EXTRACT TO READ:

How are salts in water and soils measured? A quick way is to use a conductivity meter and read off the electrical conductivity. The idea being that a salty solution, because it is full of charged particles will conduct electricity. Most conductivity meters give readings in micro Siemens per cm (ÁS/cm). Conductivity is made up of different salts. Some are plant nutrients like potassium, calcium and magnesium. Others are less desirable salts like sodium and chloride. Other plant nutrients like phosphates and nitrates may be present. They are usually low in agricultural soils but can be at high concentrations in hydroponics solutions. By using a conductivity tester there is no way to measure the individual salts. Still its a useful measurment to take because different plants and plants at different stages of growth can only tolerate certain salt levels.

If you live in an area where there is salt in groundwater or soil or if you are using salty irrigation water then you should measure salts in both soil and water to better understand how to manage the salts. The amount of salt that accumulates in the soil depends on several factors. How much salt is in irrigation water, amount of leaching by natural rainwater or by irrigation water, amount of evapouration and the structure of the soil including water holding capacity.

In hydroponics solutions typical conductivities can be in the 3000 - 3500 microS/cm range. Normally this salt level in a normal soil would be too high for most plants but plants seem to do well in hydoponics solutions because most of the salts are nutrients. In soilless growing media conductivities can be in the range 2500 - 300 microS/cm. In natural, agricultural soils, conductivities in the actual soil solution should usually be no higher than 1000 microS/cm. At Apps Laboratories we measured salinity (as conductivity) in the soil solution at a vineyard in central Victoria in Autmun 2009. In some places the soil was very dry and salinities had gone very high - several thousand microS/cm. We also found that the irrigation water being used had high salinity - around the 2900 microS/cm range. It was likely that salinity was the most significant factor affecting vine growth. If we had just looked at nutrients we sould have missed the issue of what was causing poor growth of the vines.

WORK INSTRUCTION:
Resume the piece on measuring salts in soil and water by conductivity, continuing from its final sentence.

RAW DATA:
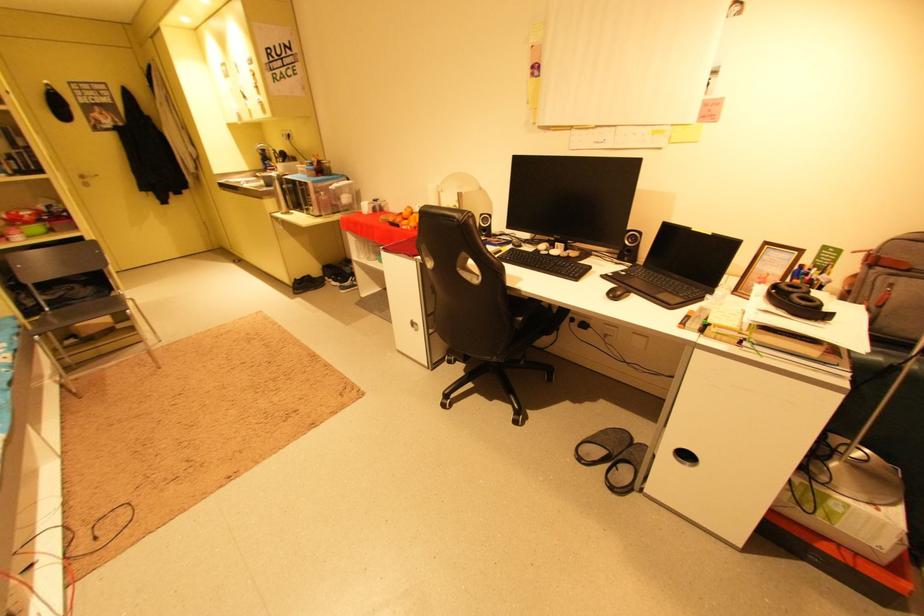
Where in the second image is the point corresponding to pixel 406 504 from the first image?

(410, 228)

WRITTEN RESPONSE:
The conductivity of a soil means conductivity of the soil water or soil solution. If the soil is not irrigated or there is not too much sodium and chloride in irrigation water or the soil then a conductivity measurement can give a rough indication of nutrients - like a fertility index. In soils and irrigation water there is quite often but not always similar amounts of sodium and chloride. Sodium is hard to measure directly without complicated equipment. However chloride can be tested more easily on location with a test kit. Chloride levels are often directly related to overall salt levels but just to make sure tolerance limits for chloride a set separately for plants and crops.

Salt buildup in soil has two undesirable effects. The overall salt level stresses the plants and if there is a high proportion of sodium in irrigation water then some of that sodium will displace more desirable nutrients like calcium and magnesium from the soil. In soils one of the key things to consider is the proportion of cations like sodium, potassium, calcium and magnesium held in the soil - that is, bound to soil or humus particles. Getting those salts off the soil particles to measure them requires mixing the soil with chemical extractants like dilute acids or other more complex extractants. The balance of sodium to calcium plus magnesium is found using a slightly tricky calculation and is called the sodium adsorption ratio or SAR. A figure similar to SAR can also be calculated for irrigation water and although it is not strictly applicable to water, at least it gives a good indication of any imbalance between sodium and calcium / magnesium. In other words it indicates if there is a 'sodium hazard'. Measuring calcium and magnesium in water is possible for ordinary folks but then you need a sodium value. Therefore for those tests a sample is best sent to the lab.

Measuring salts that are dissolved in the soil solution can be done with a direct conductivity probe. That is, the probe of a conductivity meter is pushed into the soil. The alternative is to mix the soil with a known volume of water and take a conductivity reading using a conductivity tester suited to testing water. Because many farmers and landowners already own a conductivity tester it is worth knowing how to do this dilution test. For the procedure and calculations please see Testing salts in soil and water

Read more about the different units used to measure salinity and how salinity is influenced by different salts at measuring salinity.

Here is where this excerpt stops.